その点、兄弟、特に弟を殺すという例は、多く見られるのです。権力者の兄からしてみれば、家臣たちが自分への信頼をなくしたとき、自分のことを否定して弟と取り替えるというのが最も据わりがよいわけです。

 年もさほど離れていなければ、血も近いというわけで、家督を継がせるにはちょうどいいのです。兄の代わりに弟を担いで家臣たちが謀反を起こすということは十分に考えられることでした。

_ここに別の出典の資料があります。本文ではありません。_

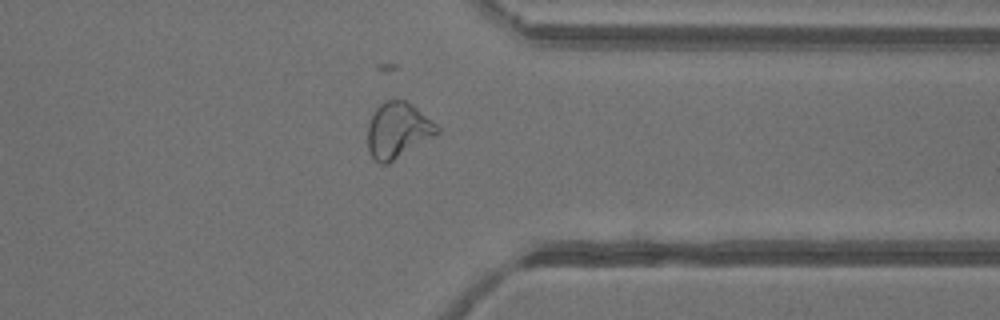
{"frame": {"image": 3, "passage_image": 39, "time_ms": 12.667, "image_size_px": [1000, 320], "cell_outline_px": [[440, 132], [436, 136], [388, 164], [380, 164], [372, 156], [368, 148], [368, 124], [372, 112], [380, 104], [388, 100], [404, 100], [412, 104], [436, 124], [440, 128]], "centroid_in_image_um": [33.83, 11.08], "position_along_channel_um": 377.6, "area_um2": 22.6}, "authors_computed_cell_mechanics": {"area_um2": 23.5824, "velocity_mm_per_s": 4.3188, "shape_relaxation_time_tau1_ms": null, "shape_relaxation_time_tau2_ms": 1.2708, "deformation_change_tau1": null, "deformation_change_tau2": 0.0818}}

 ですから、弟を殺している権力者の例はかなり多く、まず本章で扱っている源頼朝がそうです。室町幕府を開いた足利尊氏も弟の直義を殺しています。戦国大名では織田信長、毛利元就、伊達政宗なども弟を殺しているわけで、その意味では弟というのは権力者にとって最も近く、最も危険なライバルだったのです。

「いつか義経は排除しなければ」
頼朝は警戒していた

 逆に弟を使いこなした例というのは本当に少なく、すぐに思いつくのは、武田信玄と豊臣秀吉くらいでしょう。弟の扱いというのはそれくらい難しく、弟が有能だからと可愛がり、権限を与えすぎると、逆に自分がやられる結果になるということなのです。

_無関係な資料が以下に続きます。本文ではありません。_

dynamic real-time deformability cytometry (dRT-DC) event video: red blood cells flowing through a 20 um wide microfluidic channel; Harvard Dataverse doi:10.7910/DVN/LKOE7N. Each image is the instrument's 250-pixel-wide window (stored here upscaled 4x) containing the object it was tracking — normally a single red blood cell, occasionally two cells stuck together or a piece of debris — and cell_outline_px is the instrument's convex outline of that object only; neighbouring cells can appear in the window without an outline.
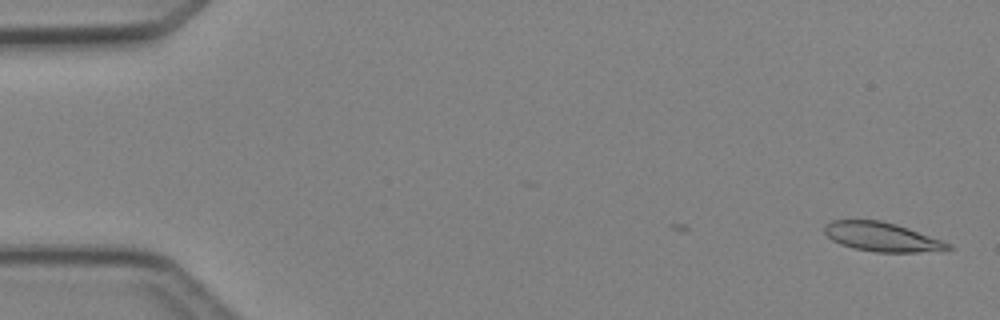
{"species": "Egyptian fruit bat (a non-hibernating species)", "species_latin": "Rousettus aegyptiacus", "temperature_condition": "cold", "stored_images_in_passage": 3, "camera_frame_rate_fps": 3000, "um_per_image_px": 0.085, "animal": {"sex": "female"}, "frame": {"image": 1, "passage_image": 3, "time_ms": 0.667, "image_size_px": [1000, 320], "cell_outline_px": [[952, 248], [916, 252], [876, 252], [856, 248], [840, 244], [832, 240], [824, 232], [824, 224], [832, 220], [880, 220], [896, 224], [944, 240], [952, 244]], "centroid_in_image_um": [74.95, 20.12], "position_along_channel_um": 10.1, "area_um2": 20.81}}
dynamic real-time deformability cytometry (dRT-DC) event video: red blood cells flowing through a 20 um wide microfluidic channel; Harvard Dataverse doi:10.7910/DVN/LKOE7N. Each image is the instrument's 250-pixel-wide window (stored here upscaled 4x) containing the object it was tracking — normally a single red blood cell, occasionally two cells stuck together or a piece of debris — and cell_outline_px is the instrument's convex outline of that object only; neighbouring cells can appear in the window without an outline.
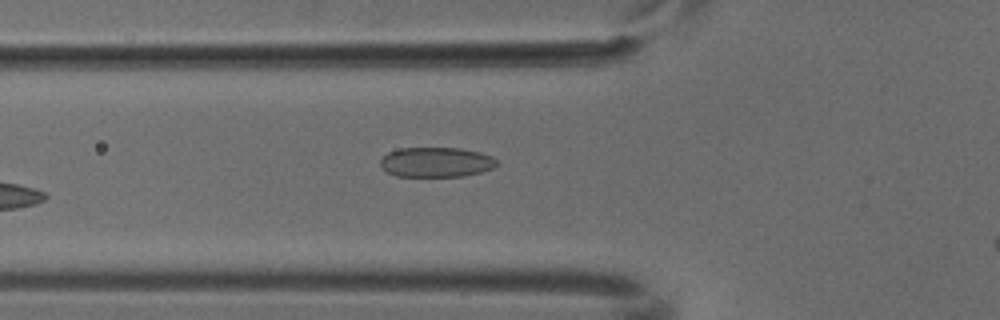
{"species": "common noctule bat (a hibernating species)", "species_latin": "Nyctalus noctula", "temperature_condition": "cold", "stored_images_in_passage": 3, "camera_frame_rate_fps": 3000, "um_per_image_px": 0.085, "animal": {"sex": "male", "body_mass_g": 18.8}, "frame": {"image": 1, "passage_image": 2, "time_ms": 0.333, "image_size_px": [1000, 320], "cell_outline_px": [[496, 164], [492, 168], [480, 172], [464, 176], [396, 176], [380, 168], [380, 160], [388, 152], [400, 148], [460, 148], [480, 152], [492, 156], [496, 160]], "centroid_in_image_um": [37.04, 13.78], "position_along_channel_um": 88.8, "area_um2": 20.23}}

 そういう兄弟の関係もあったことから、頼朝としては次第に存在感の増大する弟の義経を警戒し、自分の権力を盤石なものとするには、いつか義経を排除しなければならないと考えていたのだろうと思います。

 このような頼朝と義経の兄弟の根本的な確執があるなかで出てきたのが、後白河上皇による源義経の重用と、任官の問題でした。

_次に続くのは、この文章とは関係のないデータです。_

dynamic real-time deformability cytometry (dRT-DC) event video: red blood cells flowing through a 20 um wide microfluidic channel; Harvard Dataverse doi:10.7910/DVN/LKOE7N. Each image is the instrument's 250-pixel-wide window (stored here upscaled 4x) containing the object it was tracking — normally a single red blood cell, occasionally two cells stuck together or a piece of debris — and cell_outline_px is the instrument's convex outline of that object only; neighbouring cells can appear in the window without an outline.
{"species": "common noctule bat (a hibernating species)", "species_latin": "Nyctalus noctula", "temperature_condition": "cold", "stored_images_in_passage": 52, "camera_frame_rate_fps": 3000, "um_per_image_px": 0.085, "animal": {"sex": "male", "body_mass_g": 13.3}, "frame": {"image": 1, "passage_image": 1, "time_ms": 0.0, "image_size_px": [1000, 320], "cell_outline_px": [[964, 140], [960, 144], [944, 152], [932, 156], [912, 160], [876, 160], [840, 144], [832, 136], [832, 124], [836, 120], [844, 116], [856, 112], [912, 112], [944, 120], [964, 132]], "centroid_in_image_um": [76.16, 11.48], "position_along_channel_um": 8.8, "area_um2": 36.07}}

 しばしば御恩と奉公の関係と言われるように、武士の政権は主従関係を根幹としています。特に「武士の、武士による、武士のための政権」である鎌倉幕府を樹立した武士たちにとって、最も重要なことは自らの所領の安全を保障してもらうことでした。

 武士政権の棟梁である源頼朝は自らの名のもとに、武士=御家人たちの所領を安堵します。この御恩に報いるために、御家人たちは有事の際には自らの武力でもって、政権に敵対する勢力と戦うのです。これが御恩に対する奉公です。